ReSS: Learning Reasoning Models for Tabular Data Prediction via Symbolic Scaffold
New method bridges decision trees and LLMs to create explainable models for finance and healthcare.
A research team led by Chenlang Yi has introduced ReSS (Reasoning Models for Tabular Data Prediction via Symbolic Scaffold), a novel framework that bridges symbolic and neural approaches to create specialized AI models for tabular data. The system first uses decision trees to extract instance-level decision paths as symbolic scaffolds, which serve as logical blueprints. These scaffolds, combined with input features and labels, then guide a large language model to generate grounded natural-language reasoning that strictly adheres to the underlying decision logic.

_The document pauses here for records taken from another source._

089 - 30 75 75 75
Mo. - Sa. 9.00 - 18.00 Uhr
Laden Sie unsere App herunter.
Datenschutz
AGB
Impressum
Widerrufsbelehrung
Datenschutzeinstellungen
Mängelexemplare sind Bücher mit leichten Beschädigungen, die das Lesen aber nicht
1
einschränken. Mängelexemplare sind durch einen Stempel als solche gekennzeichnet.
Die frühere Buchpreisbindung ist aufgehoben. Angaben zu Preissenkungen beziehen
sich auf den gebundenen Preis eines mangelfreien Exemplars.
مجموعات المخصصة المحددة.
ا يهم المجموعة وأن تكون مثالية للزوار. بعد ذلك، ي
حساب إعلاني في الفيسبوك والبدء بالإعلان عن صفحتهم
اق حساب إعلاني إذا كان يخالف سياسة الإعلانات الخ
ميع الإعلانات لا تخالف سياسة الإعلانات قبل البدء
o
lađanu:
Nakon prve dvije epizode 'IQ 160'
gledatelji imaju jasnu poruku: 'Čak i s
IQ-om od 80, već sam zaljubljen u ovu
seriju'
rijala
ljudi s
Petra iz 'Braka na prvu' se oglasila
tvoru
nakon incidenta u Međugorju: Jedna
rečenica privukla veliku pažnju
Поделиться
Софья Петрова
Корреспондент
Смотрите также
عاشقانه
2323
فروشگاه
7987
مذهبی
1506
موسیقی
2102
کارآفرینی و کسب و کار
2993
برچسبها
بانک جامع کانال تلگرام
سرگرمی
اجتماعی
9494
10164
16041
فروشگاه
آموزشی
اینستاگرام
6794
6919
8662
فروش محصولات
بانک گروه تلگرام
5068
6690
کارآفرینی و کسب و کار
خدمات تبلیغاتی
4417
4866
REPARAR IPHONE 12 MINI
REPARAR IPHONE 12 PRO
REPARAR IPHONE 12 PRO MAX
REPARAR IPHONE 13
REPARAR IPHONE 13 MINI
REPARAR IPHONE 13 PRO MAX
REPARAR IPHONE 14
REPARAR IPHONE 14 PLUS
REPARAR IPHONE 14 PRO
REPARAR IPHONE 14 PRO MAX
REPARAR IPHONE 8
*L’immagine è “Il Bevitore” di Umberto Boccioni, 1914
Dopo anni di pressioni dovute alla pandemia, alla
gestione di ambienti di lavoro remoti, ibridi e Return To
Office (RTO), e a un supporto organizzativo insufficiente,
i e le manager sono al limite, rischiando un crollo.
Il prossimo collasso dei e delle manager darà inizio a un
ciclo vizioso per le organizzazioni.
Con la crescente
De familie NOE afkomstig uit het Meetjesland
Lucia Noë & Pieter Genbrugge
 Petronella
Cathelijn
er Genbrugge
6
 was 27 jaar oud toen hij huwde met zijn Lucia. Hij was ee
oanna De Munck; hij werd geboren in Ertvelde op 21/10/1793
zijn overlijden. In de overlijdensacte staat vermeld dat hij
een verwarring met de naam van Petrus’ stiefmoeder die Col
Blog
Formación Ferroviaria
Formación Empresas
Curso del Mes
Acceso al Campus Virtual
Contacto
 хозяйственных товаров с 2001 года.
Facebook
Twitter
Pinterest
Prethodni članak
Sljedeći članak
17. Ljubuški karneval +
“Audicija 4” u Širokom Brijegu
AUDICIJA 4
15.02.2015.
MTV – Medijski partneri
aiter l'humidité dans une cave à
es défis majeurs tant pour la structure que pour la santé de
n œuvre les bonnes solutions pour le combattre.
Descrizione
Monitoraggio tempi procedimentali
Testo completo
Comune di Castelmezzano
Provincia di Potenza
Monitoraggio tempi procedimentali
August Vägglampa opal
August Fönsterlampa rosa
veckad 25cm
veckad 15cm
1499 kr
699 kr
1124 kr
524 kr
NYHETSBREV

The resulting high-quality dataset trains a specialized tabular reasoning model through fine-tuning, enhanced by a scaffold-invariant data augmentation strategy to improve generalization. The researchers introduced quantitative metrics including hallucination rate, explanation necessity, and explanation sufficiency to rigorously assess faithfulness. Experimental results on medical and financial benchmarks show ReSS-trained models outperform traditional decision trees and standard fine-tuning approaches by up to 10% while producing consistent, verifiable reasoning.
This approach directly addresses the dual challenges of scalable data curation and reasoning consistency in high-stakes domains. Unlike general-purpose LLMs that require extensive fine-tuning to master domain-specific tabular reasoning, ReSS provides a systematic method to ensure both accuracy and explainability. The framework represents a significant step toward trustworthy AI systems that can be deployed in regulated industries where decision transparency is non-negotiable.
- Bridges symbolic decision trees with neural LLMs to create specialized tabular reasoning models
- Improves accuracy by up to 10% over traditional methods on medical and financial benchmarks
- Introduces quantitative metrics (hallucination rate, explanation necessity/sufficiency) to assess reasoning faithfulness
Why It Matters
Enables deployable, explainable AI for critical decisions in healthcare, finance, and other regulated industries where transparency is mandatory.